WHAT THE TASK REQUIRES>
Only the lines below between the one holding "neck: (124, 264)" and the one holding "right front paw: (255, 297)", inclusive, are to be reproduced word for word; the pictures are to be left out.
──────── INFORMATION SHOWN ────────
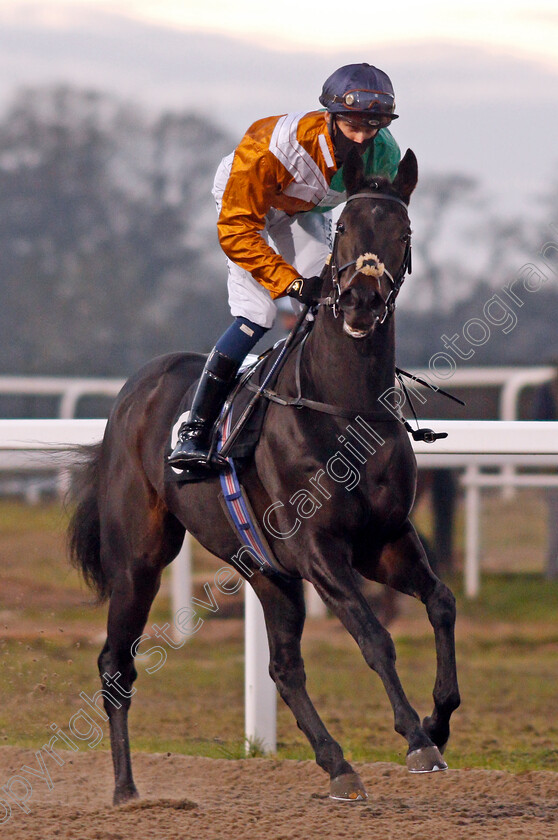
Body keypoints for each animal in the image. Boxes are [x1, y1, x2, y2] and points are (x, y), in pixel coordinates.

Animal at [68, 148, 460, 804]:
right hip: (138, 561)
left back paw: (337, 764)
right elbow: (374, 636)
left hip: (264, 569)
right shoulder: (319, 550)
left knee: (282, 666)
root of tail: (132, 392)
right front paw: (416, 738)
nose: (360, 302)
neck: (343, 407)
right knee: (115, 664)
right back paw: (125, 790)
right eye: (343, 228)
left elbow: (441, 604)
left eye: (402, 232)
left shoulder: (383, 541)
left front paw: (438, 720)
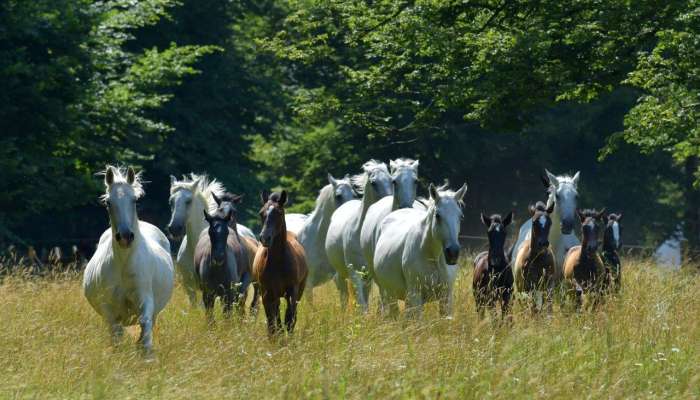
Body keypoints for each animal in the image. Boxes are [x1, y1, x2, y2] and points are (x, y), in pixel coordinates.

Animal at [82, 166, 174, 356]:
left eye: (135, 200)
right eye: (108, 202)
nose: (125, 236)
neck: (124, 264)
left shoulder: (145, 300)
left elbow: (145, 327)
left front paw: (146, 354)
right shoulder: (110, 311)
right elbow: (116, 335)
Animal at [252, 191, 306, 338]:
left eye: (280, 213)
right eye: (261, 213)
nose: (265, 238)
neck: (278, 262)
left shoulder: (292, 292)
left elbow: (289, 319)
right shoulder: (267, 293)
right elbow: (272, 322)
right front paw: (275, 339)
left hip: (298, 291)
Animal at [324, 161, 394, 310]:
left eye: (391, 180)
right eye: (373, 183)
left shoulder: (371, 274)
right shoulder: (355, 273)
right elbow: (361, 303)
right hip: (342, 273)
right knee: (344, 293)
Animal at [374, 183, 468, 318]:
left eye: (460, 216)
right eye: (438, 215)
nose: (453, 253)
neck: (432, 256)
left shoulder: (446, 296)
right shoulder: (415, 296)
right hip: (389, 293)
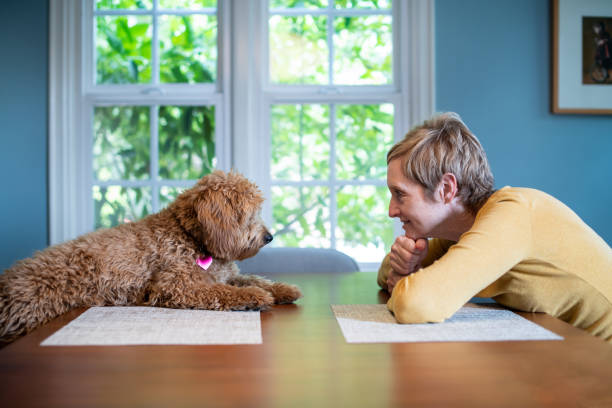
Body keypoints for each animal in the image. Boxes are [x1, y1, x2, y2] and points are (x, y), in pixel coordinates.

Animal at [0, 170, 302, 344]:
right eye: (249, 213)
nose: (269, 237)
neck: (191, 237)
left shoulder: (226, 276)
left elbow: (255, 279)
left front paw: (284, 289)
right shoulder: (176, 285)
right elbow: (222, 292)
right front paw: (255, 297)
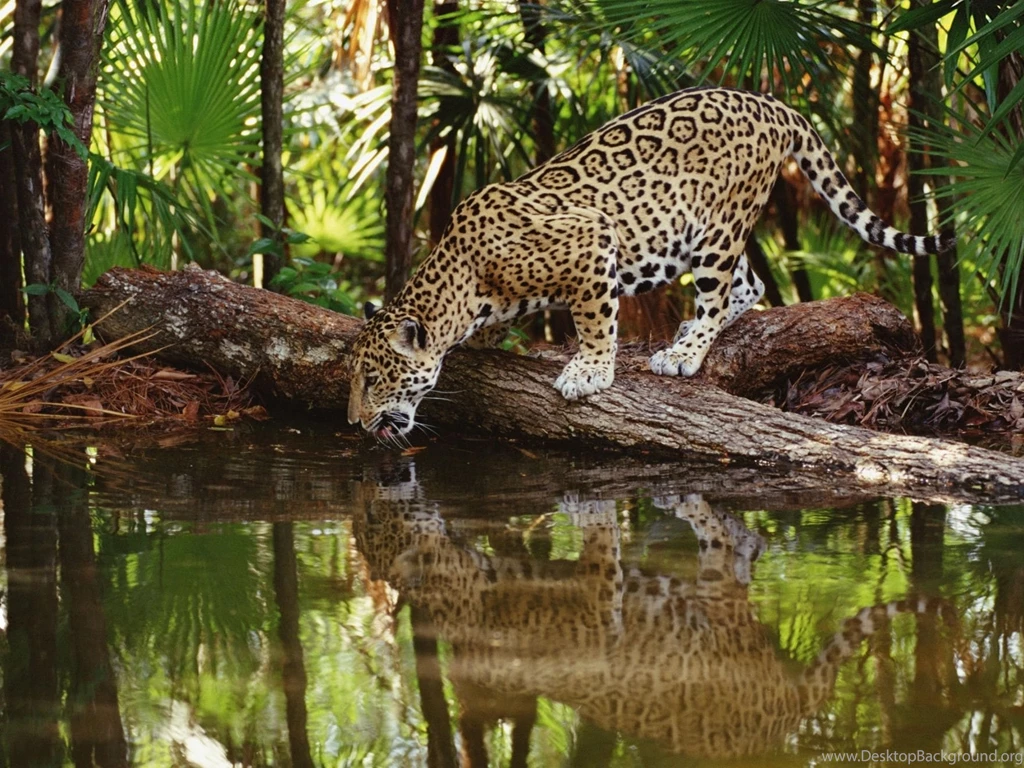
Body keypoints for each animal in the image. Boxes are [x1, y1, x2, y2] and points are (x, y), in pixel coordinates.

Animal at [347, 86, 954, 439]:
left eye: (374, 379)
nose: (354, 421)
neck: (463, 280)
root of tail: (771, 103)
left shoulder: (592, 240)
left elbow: (595, 320)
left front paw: (589, 371)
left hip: (717, 227)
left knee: (720, 290)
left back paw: (684, 352)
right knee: (752, 283)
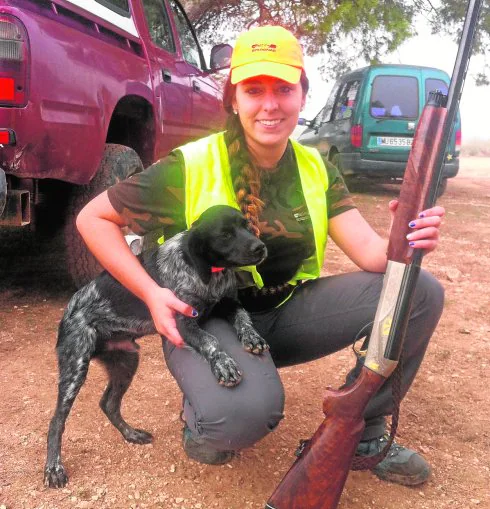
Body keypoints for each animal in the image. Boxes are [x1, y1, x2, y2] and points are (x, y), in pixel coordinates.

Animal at [43, 204, 268, 486]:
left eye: (246, 225)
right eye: (225, 235)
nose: (261, 247)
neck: (210, 275)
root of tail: (67, 312)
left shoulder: (228, 303)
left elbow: (243, 318)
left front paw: (253, 338)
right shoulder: (182, 322)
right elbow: (211, 340)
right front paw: (224, 365)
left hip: (126, 362)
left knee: (108, 404)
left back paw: (131, 434)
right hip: (76, 367)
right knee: (56, 421)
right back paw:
────────
TASK RESULT>
neck: (124, 264)
left shoulder: (145, 300)
left elbow: (145, 327)
left front paw: (146, 354)
right shoulder: (110, 311)
right elbow: (116, 335)
Animal at [252, 191, 306, 338]:
left eye: (280, 213)
right eye: (261, 213)
nose: (265, 238)
neck: (278, 262)
left shoulder: (292, 292)
left elbow: (289, 319)
right shoulder: (267, 293)
right elbow: (272, 322)
right front paw: (275, 339)
left hip: (298, 291)
Animal at [324, 161, 394, 310]:
left eye: (391, 180)
right eye: (373, 183)
left shoulder: (371, 274)
right shoulder: (355, 273)
right elbow: (361, 303)
right hip: (342, 273)
right knee: (344, 293)
Animal at [374, 183, 468, 318]:
left eye: (460, 216)
right eye: (438, 215)
nose: (453, 253)
neck: (432, 256)
left shoulder: (446, 296)
right shoulder: (415, 296)
right hip: (389, 293)
Body keypoints for each animal in the image. Boxes are [x1, y1, x2, y2] and points are (x, y), in pixel coordinates.

Animal at [0, 170, 302, 344]:
right eye: (249, 213)
nose: (269, 237)
neck: (191, 237)
left shoulder: (226, 276)
left elbow: (255, 279)
left front paw: (284, 289)
right shoulder: (176, 285)
right elbow: (222, 292)
right front paw: (255, 297)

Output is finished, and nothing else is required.